### Trecho de origem
┌────────

Hoje, a Heineken conta com 1.300 embaixadores de felicidade entre seus 14 mil funcionários no Brasil. Além disso, a empresa realiza pesquisas quinzenais para medir os níveis de felicidade dos funcionários, alcançando uma taxa de resposta de 82%. "Nos últimos três anos, tivemos os melhores indicadores de crescimento, participação de mercado e lucro", diz Giamellaro. Outra grande conquista do novo departamento foi a redução do turnover voluntário, de 5% para 0,7%.
O segundo grande marco da presidência de Giamellaro foi ver a operação da Heineken no Brasil se transformar na maior operação da companhia no mundo. “Vi a Heineken Brasil sair de 17ª para a primeira operação no mundo, isso também é motivo de muito orgulho, para mim e para o meu time.”
Outro marco foi o avanço em diversidade e inclusão. Atualmente, 43% das lideranças da empresa no Brasil são ocupadas por mulheres, com a meta de alcançar 50% até 2026. O foco, porém, está na diversidade racial, afirma o CEO. A Heineken busca atingir 40% de representatividade em cargos de chefia até 2030. “Já avançamos muito na inclusão de gênero, mas agora nosso foco está em ampliar a representatividade racial. Para isso, seremos cada vez mais intencionais,” afirma.
“O meu escritório é na praia”
Para ser feliz com o que faz e continuar dando resultado como CEO neste mercado tão competitivo, Giamellaro diz que precisa ser feliz fora do trabalho também, mas para isso ele diz que é preciso ter muita disciplina. Ele acorda 5h30 da manhã, faz academia e só depois vai trabalhar. “Estipulo um limite para sair do trabalho, estourando no máximo até as 19h, depois vou sair com a minha esposa para um cinema ou restaurante”, diz. “Eu prezo pela qualidade de vida e preciso dar o exemplo”.
Com o regime de trabalho 100% home office para o administrativo, que engloba cerca de 4.500 funcionários, inclusive o CEO, Giamellaro acaba conseguindo dedicar um tempo para ele e para a família. E por isso, aprovou algumas regras internas para que seus funcionários também possam ter uma vida além do trabalho. Reuniões após as 18h não é para existir e toda sexta-feira os funcionários podem sair mais cedo, o famoso “Short Friday”.
“Hoje o meu escritório é na praia. Costumo ir para o escritório, em São Paulo, duas ou três vezes na semana. Tenho um apartamento na cidade onde fico com a minha esposa e o meu cachorro, mas boa parte da semana costumo trabalhar do litoral”, afirma o CEO que vive em São Sebastião, litoral paulista.
Como inovar sendo enorme?

└────────

### Tarefas propostas
1. No texto sobre a Heineken, reescreva a parte que começa em "Com o regime" e termina em "inovar sendo enorme?", trocando "São Sebastião" por "Ilhabela".
2. Retome o texto sobre a Heineken e escreva a continuação a partir da última frase.
Os registros são um material à parte, separado do texto sobre a Heineken.

### Registros fornecidos
┌────────

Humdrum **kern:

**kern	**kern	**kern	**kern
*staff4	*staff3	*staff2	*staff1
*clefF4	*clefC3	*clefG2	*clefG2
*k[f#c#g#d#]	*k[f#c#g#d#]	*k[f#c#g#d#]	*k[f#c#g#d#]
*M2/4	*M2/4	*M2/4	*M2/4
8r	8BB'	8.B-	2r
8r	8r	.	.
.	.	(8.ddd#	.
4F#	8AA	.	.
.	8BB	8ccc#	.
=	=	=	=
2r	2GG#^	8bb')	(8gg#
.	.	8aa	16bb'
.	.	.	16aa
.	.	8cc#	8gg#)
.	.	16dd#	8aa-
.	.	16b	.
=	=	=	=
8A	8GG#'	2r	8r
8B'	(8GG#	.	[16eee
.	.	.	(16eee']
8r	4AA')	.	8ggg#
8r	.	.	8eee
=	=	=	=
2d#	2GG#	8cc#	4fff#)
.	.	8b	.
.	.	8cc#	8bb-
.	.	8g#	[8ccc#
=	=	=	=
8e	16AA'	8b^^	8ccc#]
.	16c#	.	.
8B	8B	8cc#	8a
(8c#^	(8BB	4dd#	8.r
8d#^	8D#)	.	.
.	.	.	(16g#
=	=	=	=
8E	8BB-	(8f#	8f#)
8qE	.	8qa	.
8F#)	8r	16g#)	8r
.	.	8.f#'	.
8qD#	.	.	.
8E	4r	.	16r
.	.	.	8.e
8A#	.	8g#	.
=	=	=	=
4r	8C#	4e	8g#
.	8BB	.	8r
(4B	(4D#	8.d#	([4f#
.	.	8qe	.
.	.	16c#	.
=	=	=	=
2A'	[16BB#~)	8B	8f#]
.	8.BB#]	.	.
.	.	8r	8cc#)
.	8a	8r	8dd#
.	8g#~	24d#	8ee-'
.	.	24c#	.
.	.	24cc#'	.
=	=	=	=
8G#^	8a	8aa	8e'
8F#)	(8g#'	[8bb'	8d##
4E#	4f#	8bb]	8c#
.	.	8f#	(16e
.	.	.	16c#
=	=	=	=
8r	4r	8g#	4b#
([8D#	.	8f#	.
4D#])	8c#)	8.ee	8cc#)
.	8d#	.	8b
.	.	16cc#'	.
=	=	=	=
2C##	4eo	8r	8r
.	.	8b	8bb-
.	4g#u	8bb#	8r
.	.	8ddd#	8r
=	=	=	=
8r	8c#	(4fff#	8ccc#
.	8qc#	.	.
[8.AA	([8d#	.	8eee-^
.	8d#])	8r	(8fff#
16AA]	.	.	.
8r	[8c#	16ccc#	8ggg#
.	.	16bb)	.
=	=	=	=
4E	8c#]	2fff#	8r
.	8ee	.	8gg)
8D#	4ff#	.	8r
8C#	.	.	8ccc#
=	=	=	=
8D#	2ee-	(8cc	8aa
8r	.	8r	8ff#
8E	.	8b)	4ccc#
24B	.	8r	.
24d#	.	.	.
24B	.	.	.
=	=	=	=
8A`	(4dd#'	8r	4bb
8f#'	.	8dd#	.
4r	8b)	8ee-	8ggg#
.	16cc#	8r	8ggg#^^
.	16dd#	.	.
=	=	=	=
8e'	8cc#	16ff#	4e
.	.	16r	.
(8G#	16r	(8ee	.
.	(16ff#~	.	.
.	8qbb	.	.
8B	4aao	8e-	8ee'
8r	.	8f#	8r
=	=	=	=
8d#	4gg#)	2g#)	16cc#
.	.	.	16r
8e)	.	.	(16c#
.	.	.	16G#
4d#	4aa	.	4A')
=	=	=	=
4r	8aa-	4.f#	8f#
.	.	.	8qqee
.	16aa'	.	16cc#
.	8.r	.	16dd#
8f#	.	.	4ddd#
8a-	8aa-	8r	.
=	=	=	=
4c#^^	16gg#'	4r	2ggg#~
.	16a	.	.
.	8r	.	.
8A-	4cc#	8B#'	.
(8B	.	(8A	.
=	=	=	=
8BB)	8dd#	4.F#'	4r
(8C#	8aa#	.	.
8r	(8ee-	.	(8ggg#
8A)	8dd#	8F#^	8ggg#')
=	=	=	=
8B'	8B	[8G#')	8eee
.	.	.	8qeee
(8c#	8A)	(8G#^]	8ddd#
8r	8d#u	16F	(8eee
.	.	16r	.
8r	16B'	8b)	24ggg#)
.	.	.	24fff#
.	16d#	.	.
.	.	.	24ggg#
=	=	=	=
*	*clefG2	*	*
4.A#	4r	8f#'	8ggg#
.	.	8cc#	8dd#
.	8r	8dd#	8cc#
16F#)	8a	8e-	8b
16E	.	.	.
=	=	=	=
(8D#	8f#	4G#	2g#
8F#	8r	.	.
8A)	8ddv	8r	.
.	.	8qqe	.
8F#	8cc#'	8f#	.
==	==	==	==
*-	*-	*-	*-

└────────

### Respostas finais
1.
Com o regime de trabalho 100% home office para o administrativo, que engloba cerca de 4.500 funcionários, inclusive o CEO, Giamellaro acaba conseguindo dedicar um tempo para ele e para a família. E por isso, aprovou algumas regras internas para que seus funcionários também possam ter uma vida além do trabalho. Reuniões após as 18h não é para existir e toda sexta-feira os funcionários podem sair mais cedo, o famoso “Short Friday”.
“Hoje o meu escritório é na praia. Costumo ir para o escritório, em São Paulo, duas ou três vezes na semana. Tenho um apartamento na cidade onde fico com a minha esposa e o meu cachorro, mas boa parte da semana costumo trabalhar do litoral”, afirma o CEO que vive em Ilhabela, litoral paulista.
Como inovar sendo enorme?

2.
Para manter o espírito inovador sendo enorme, a Heineken criou, sob o comando de Giamellaro, a Heineken Spin, que possui quatro unidades de negócio: circularidade de embalagens, agricultura regenerativa, transição energética e marcas de impacto.
“Sabemos que no nosso negócio, temos que ser bom naquilo que dá para ser bom. Então, a sabemos fazer cerveja bem e sabemos fazer marca bem”, diz o CEO que afirma que agora a companhia está apostando muito forte em sustentabilidade. “Esse será o nosso diferencial”.
Entre as iniciativas está uma recicladora de vidro que conta com a parceria da Ambipar (companhia de gestão ambiental) e um aporte inicial da Heineken de R$ 150 milhões. A outra unidade de negócio investiu em uma distribuidora de energia, que segundo o executivo, coloca a Heineken hoje como a empresa que possui o maior número de contratos de energia verde. “Temos 40 mil contratos com o grupo Ultra e a Raízen”, diz o CEO.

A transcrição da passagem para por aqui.